═══ Estratto scelto ═══

Dante usato come slogan da una studentessa torinese
Data: Luned́, 27 ottobre 2008 ore 07:25:20 CET
Argomento: Redazione


Come da copione. Tra rabbia e antagonismo, ironia mordace e scanzonata gioia, scorrono i fotogrammi di un film già visto; alcune sorprese, ma assai più numerose le confermate attese. Più di qualcosa, nell'insieme, eppur s'è mosso; qualcosa, nel quadro generale delle parole gridate in corteo e dei cartelli con su scritto, è cambiato. Vedremo. A tempo debito, quando faremo un bilancio. Ora registriamo.
Canzoni d'autore e filastrocche infantili, sapienza idiomatica, religiosa e popolare, tonalità, modi testuali e frasario da consigli per gli acquisti; in tempi di riciclo e riuso massiccio, il materiale non poteva che essere abbondante: "Siamo noi, siamo noi, il futuro siamo noi" (un po' De Gregori, un po' Tozzi); "Stella stellina / la notte si avvicina / la scuola traballa / l'istruzione va nella stalla"; "Libera scuola in libero stato"; "Contro Beata Ignoranza non basta Santa Pazienza, mobilitiamoci!"; "Non avrai altro maestro all'infuori di me..."; "Quando la cultura ti sorprende / sorprendila con EnteroGelmini..." (piace, altroché se piace, il gioco sul prodotto farmaceutico: "La mia scuola dice no! / All'Entero-Gelmini / che distrugge / la flora scolastica!"); "Se l'istruzione vi sembra un costo, provate l'ignoranza". Più sottile: "Non pagheremo noi la vostra crisi. / La gente come noi non molla mai. / Bloccheremo tutto".

Italiano regionale e dialetti, ottimi antidoti contro mix "sospetti" di inglese economico-finanziario e italiano aziendale dei più recenti modelli di comunicazione politica: "Al Silvietto e alla sciura, il sapere fa paura!!"; "Ma quale 'tempo scuola', / ce stanno a dà la sola!"; "Vo mandà la polizia / ma è lui da portà via".

═══ Dati forniti ═══

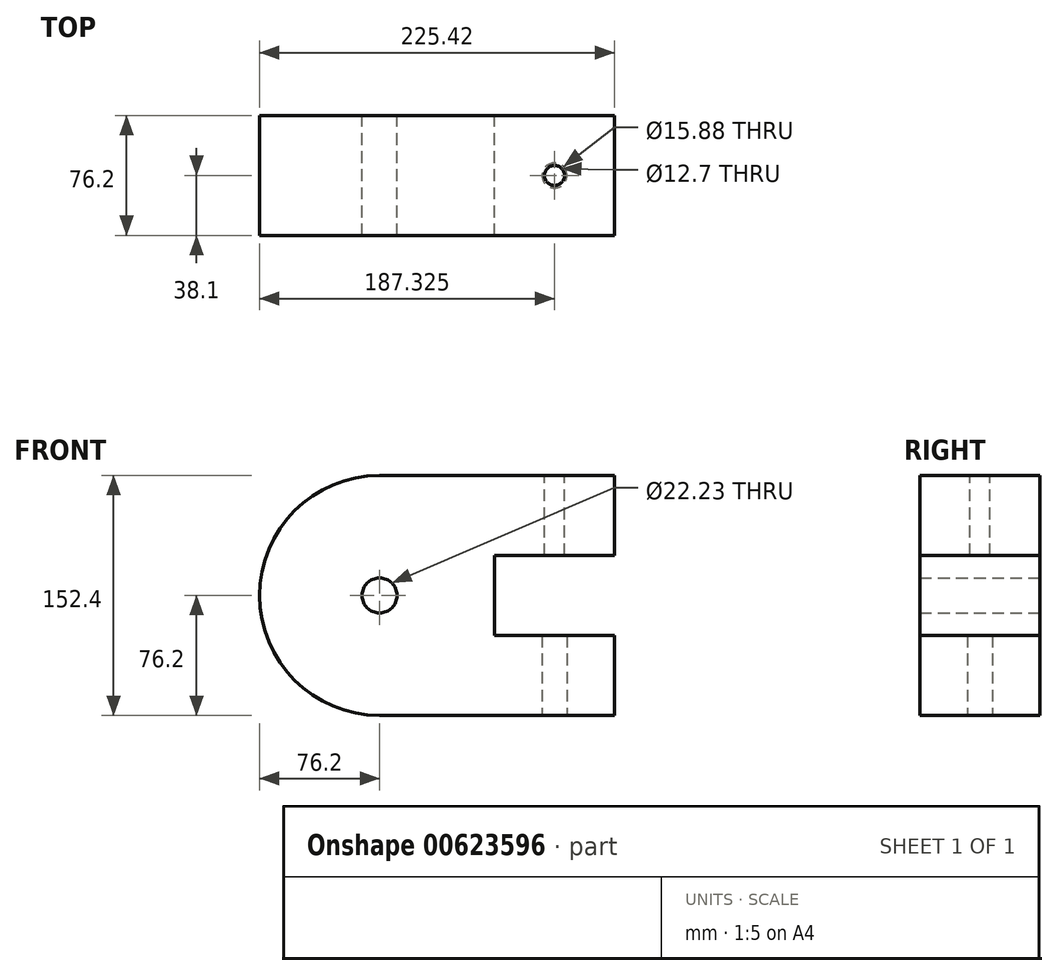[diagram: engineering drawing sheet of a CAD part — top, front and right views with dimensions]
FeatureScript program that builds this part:
annotation { "Feature Type Name" : "Feature", "Feature Type Description" : "" }
export const myFeature = defineFeature(function(context is Context, id is Id, definition is map)
    precondition{}
    {
        {
            var Q0;
            Q0=qCreatedBy(makeId("Front.planeOp"),FACE);
            var sketch = newSketch(context, id + "F0", { "sketchPlane" : qUnion([Q0])});
            skLineSegment(sketch, "E0", {"start": v(0, 0) * mm, "end": v(149.23, 0) * mm});
            skLineSegment(sketch, "E1", {"start": v(149.23, 0) * mm, "end": v(149.23, 50.8) * mm});
            skLineSegment(sketch, "E2", {"start": v(149.23, 50.8) * mm, "end": v(73.03, 50.8) * mm});
            skLineSegment(sketch, "E3", {"start": v(73.03, 50.8) * mm, "end": v(73.03, 101.6) * mm});
            skLineSegment(sketch, "E4", {"start": v(73.03, 101.6) * mm, "end": v(149.23, 101.6) * mm});
            skLineSegment(sketch, "E5", {"start": v(149.23, 101.6) * mm, "end": v(149.23, 152.4) * mm});
            skLineSegment(sketch, "E6", {"start": v(149.23, 152.4) * mm, "end": v(0, 152.4) * mm});
            skArc(sketch, "E7", {"start": v(0, 152.4) * mm, "mid": v(-76.2, 76.2) * mm, "end": v(0, 0) * mm});
            skCircle(sketch, "E8", {"center": v(0, 76.2) * mm, "radius": 11.11 * mm});
            skSolve(sketch);
        }
        {
            var Q0;
            Q0=makeQuery(id+"F0.imprint","IMPRINT",FACE,{"disambiguationData":[TD([[makeQuery(id+"F0.imprint","IMPRINT",EDGE,{"derivedFrom":sQuery(id+"F0.wireOp",EDGE,"E0")}),1.0]])]});
            extrude(context, id + "F1", {"entities" : qUnion([Q0]), "depth" : 76.2 * mm, "offsetDistance" : 25.4 * mm});
        }
        {
            var Q0;
            Q0=makeQuery(id+"F1.opExtrude","SWEPT_FACE",FACE,{"disambiguationData":[OSD([sQuery(id+"F0.wireOp",EDGE,"E6")])]});
            var sketch = newSketch(context, id + "F2", { "sketchPlane" : qUnion([Q0])});
            skCircle(sketch, "E9", {"center": v(111.13, -38.1) * mm, "radius": 6.35 * mm});
            skSolve(sketch);
        }
        {
            var Q0;
            Q0=makeQuery(id+"F1.opExtrude","SWEPT_FACE",FACE,{"disambiguationData":[OSD([sQuery(id+"F0.wireOp",EDGE,"E0")])]});
            var sketch = newSketch(context, id + "F3", { "sketchPlane" : qUnion([Q0])});
            skCircle(sketch, "E10", {"center": v(111.13, 38.1) * mm, "radius": 7.94 * mm});
            skSolve(sketch);
        }
        {
            var Q0;
            Q0 = qSketchRegion(id + "F3", true);
            extrude(context, id + "F4", {"entities" : qUnion([Q0]), "operationType" : NewBodyOperationType.REMOVE, "oppositeDirection" : true, "depth" : 50.8 * mm, "offsetDistance" : 25.4 * mm});
        }
        {
            var Q0;
            Q0=makeQuery(id+"F2.imprint","IMPRINT",FACE,{"disambiguationData":[TD([[makeQuery(id+"F2.imprint","IMPRINT",EDGE,{"derivedFrom":sQuery(id+"F2.wireOp",EDGE,"E9")}),1.0]])]});
            extrude(context, id + "F5", {"entities" : qUnion([Q0]), "operationType" : NewBodyOperationType.REMOVE, "oppositeDirection" : true, "depth" : 50.8 * mm, "offsetDistance" : 25.4 * mm});
        }
    });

═══

Sfide |
1) Le affermazioni (a), (b) e (c) concordano con l'articolo sugli slogan del corteo? (a) Lo slogan "Siamo noi, siamo noi, il futuro siamo noi" viene accostato a De Gregori e a Tozzi. (b) L'autore dichiara di aver già fatto un bilancio. (c) Il gioco sul prodotto farmaceutico non è piaciuto. Rispondi sì o no a ciascuna, citando alla lettera le parole decisive.
2) Puoi proseguire l'articolo sugli slogan del corteo dal punto in cui si ferma?

Risposte per compito |
1)
(a) Sì: "un po' De Gregori, un po' Tozzi".
(b) No: "A tempo debito, quando faremo un bilancio. Ora registriamo."
(c) No: "piace, altroché se piace, il gioco sul prodotto farmaceutico".

2)
Sinistrese d'antan, di studenti che indossano i panni dei vecchi operai: "Noi non siamo impiegati, i padroni ci han stufati"; "Contro la scuola dei padroni 10, 100, 1000 occupazioni". In quest'ultimo caso il contesto è noto. Era il 22 ottobre 2007, oggetto della protesta la reintroduzione degli esami di riparazione; a far da rimante il cognome del ministro di allora, contestato da un gruppo di studenti del liceo romano Morgagni: "Contro la scuola di Fioroni / 10, 100, 1000 occupazioni".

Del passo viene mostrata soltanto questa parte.